··· SUPPLIED DATA

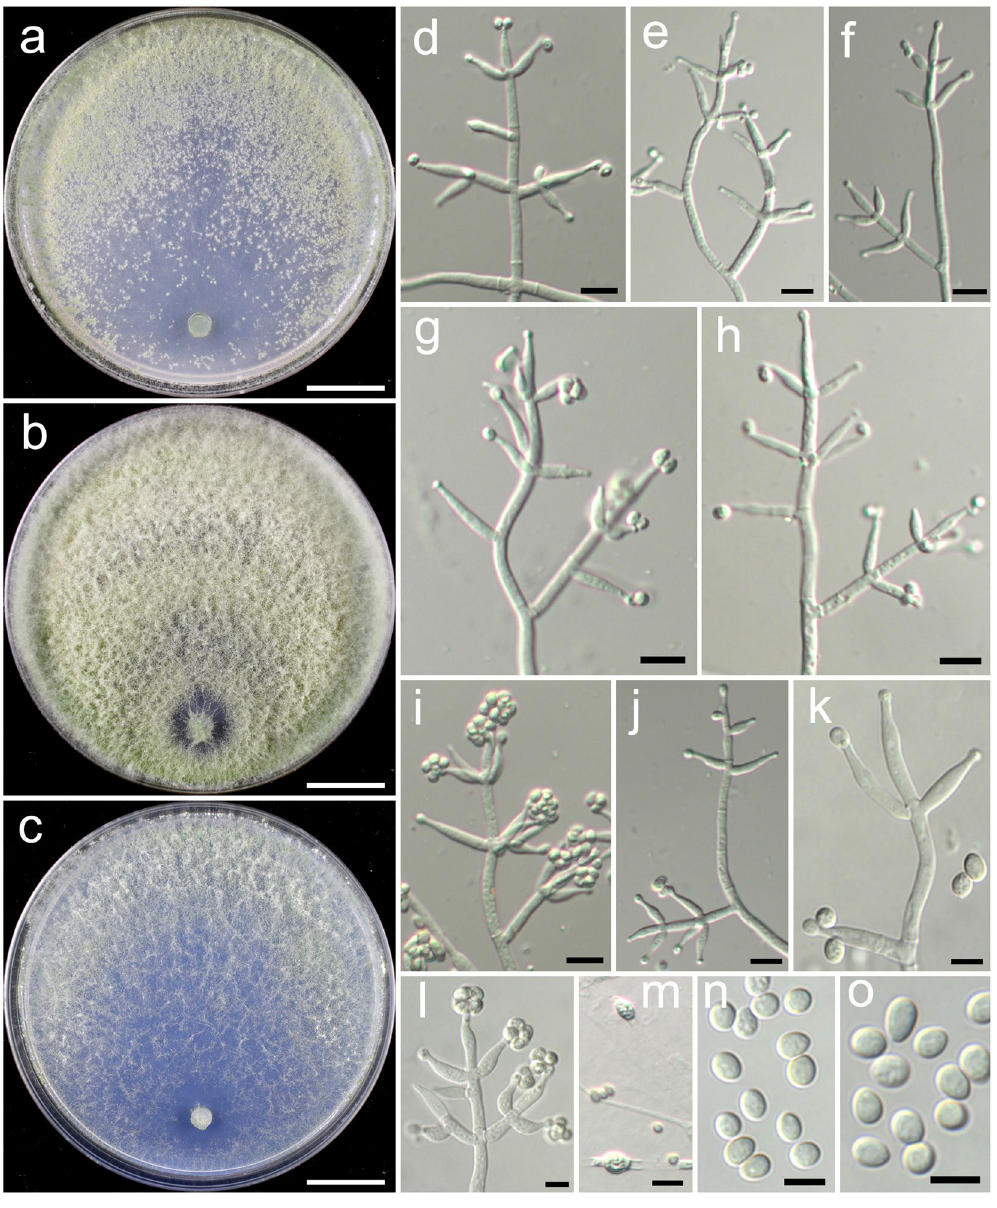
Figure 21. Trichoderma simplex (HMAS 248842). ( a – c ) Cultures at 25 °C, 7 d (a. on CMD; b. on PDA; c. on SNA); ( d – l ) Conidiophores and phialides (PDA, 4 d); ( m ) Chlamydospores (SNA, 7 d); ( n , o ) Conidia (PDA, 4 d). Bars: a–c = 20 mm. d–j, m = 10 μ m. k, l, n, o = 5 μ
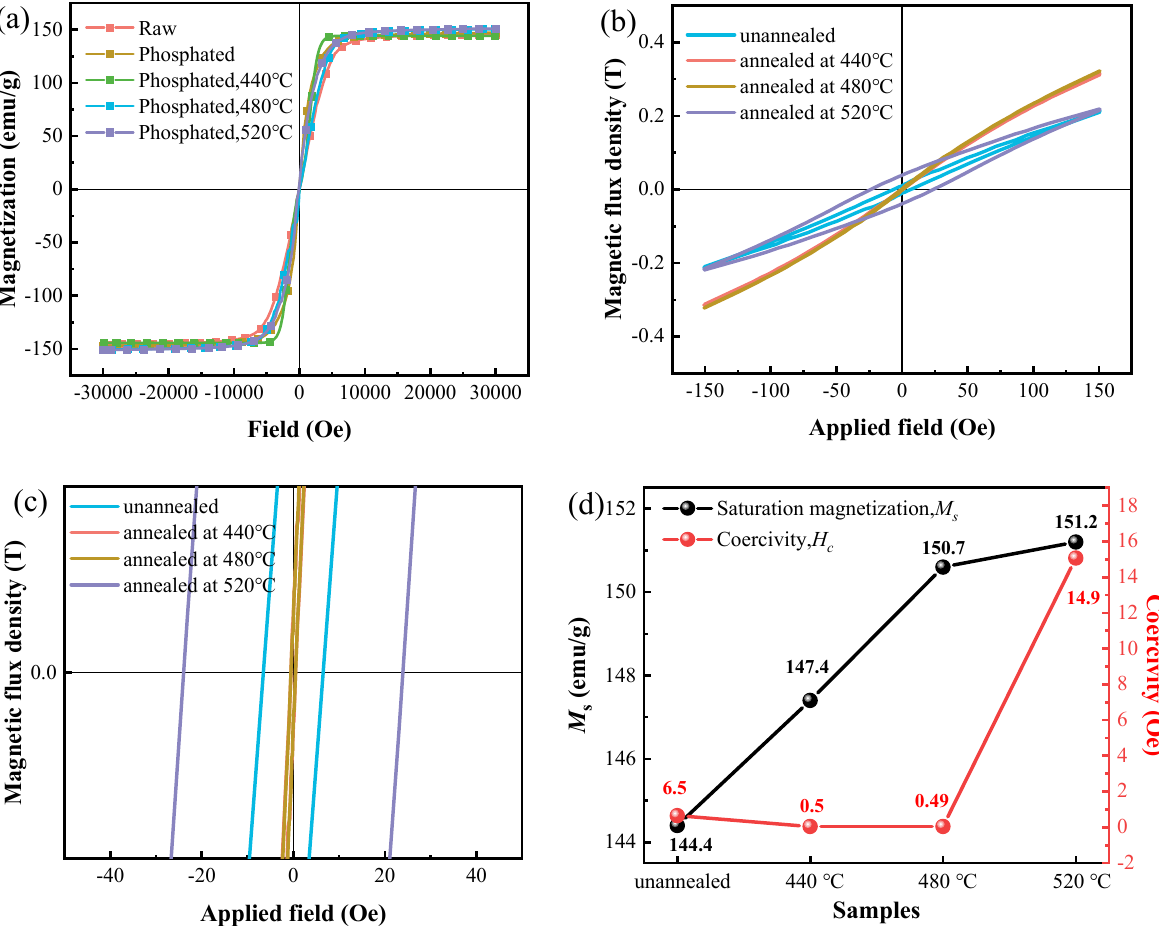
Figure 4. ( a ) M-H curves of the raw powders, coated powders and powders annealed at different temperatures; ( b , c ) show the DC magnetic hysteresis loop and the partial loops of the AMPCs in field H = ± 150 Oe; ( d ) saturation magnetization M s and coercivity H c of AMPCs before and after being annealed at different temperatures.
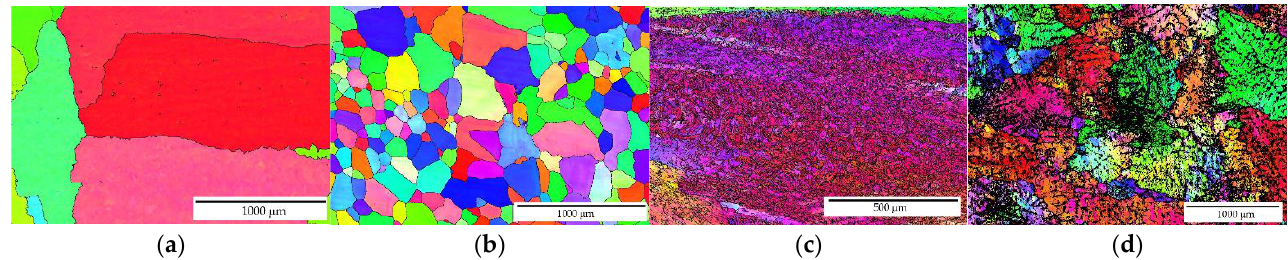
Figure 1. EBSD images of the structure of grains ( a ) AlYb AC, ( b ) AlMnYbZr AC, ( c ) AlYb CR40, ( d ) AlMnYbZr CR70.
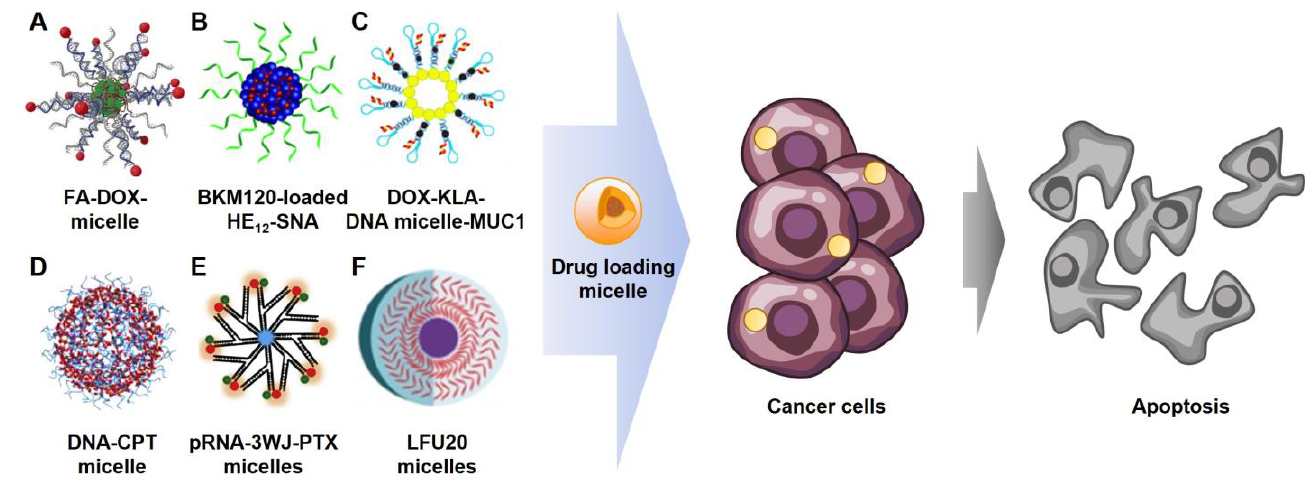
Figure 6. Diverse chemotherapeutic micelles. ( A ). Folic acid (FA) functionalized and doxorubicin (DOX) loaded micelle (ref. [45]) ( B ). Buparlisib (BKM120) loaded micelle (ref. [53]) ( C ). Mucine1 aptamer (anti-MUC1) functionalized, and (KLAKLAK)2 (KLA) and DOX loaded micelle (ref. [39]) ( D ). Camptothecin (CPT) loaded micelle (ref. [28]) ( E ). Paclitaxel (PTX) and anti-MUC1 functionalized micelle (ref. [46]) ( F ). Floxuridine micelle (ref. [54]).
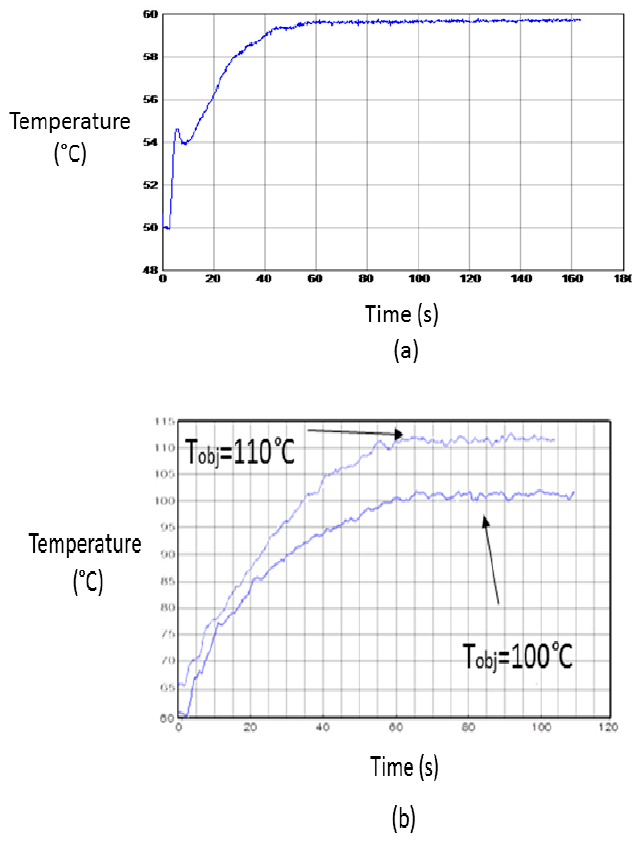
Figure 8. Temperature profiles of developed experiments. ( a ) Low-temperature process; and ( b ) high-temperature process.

······

THE PROBLEM:
Without changing a single word, set down all of the material again and leave out its pictures.

RESULT BELOW:
Figure 21. Trichoderma simplex (HMAS 248842). ( a – c ) Cultures at 25 °C, 7 d (a. on CMD; b. on PDA; c. on SNA); ( d – l ) Conidiophores and phialides (PDA, 4 d); ( m ) Chlamydospores (SNA, 7 d); ( n , o ) Conidia (PDA, 4 d). Bars: a–c = 20 mm. d–j, m = 10 μ m. k, l, n, o = 5 μ
Figure 4. ( a ) M-H curves of the raw powders, coated powders and powders annealed at different temperatures; ( b , c ) show the DC magnetic hysteresis loop and the partial loops of the AMPCs in field H = ± 150 Oe; ( d ) saturation magnetization M s and coercivity H c of AMPCs before and after being annealed at different temperatures.
Figure 1. EBSD images of the structure of grains ( a ) AlYb AC, ( b ) AlMnYbZr AC, ( c ) AlYb CR40, ( d ) AlMnYbZr CR70.
Figure 6. Diverse chemotherapeutic micelles. ( A ). Folic acid (FA) functionalized and doxorubicin (DOX) loaded micelle (ref. [45]) ( B ). Buparlisib (BKM120) loaded micelle (ref. [53]) ( C ). Mucine1 aptamer (anti-MUC1) functionalized, and (KLAKLAK)2 (KLA) and DOX loaded micelle (ref. [39]) ( D ). Camptothecin (CPT) loaded micelle (ref. [28]) ( E ). Paclitaxel (PTX) and anti-MUC1 functionalized micelle (ref. [46]) ( F ). Floxuridine micelle (ref. [54]).
Figure 8. Temperature profiles of developed experiments. ( a ) Low-temperature process; and ( b ) high-temperature process.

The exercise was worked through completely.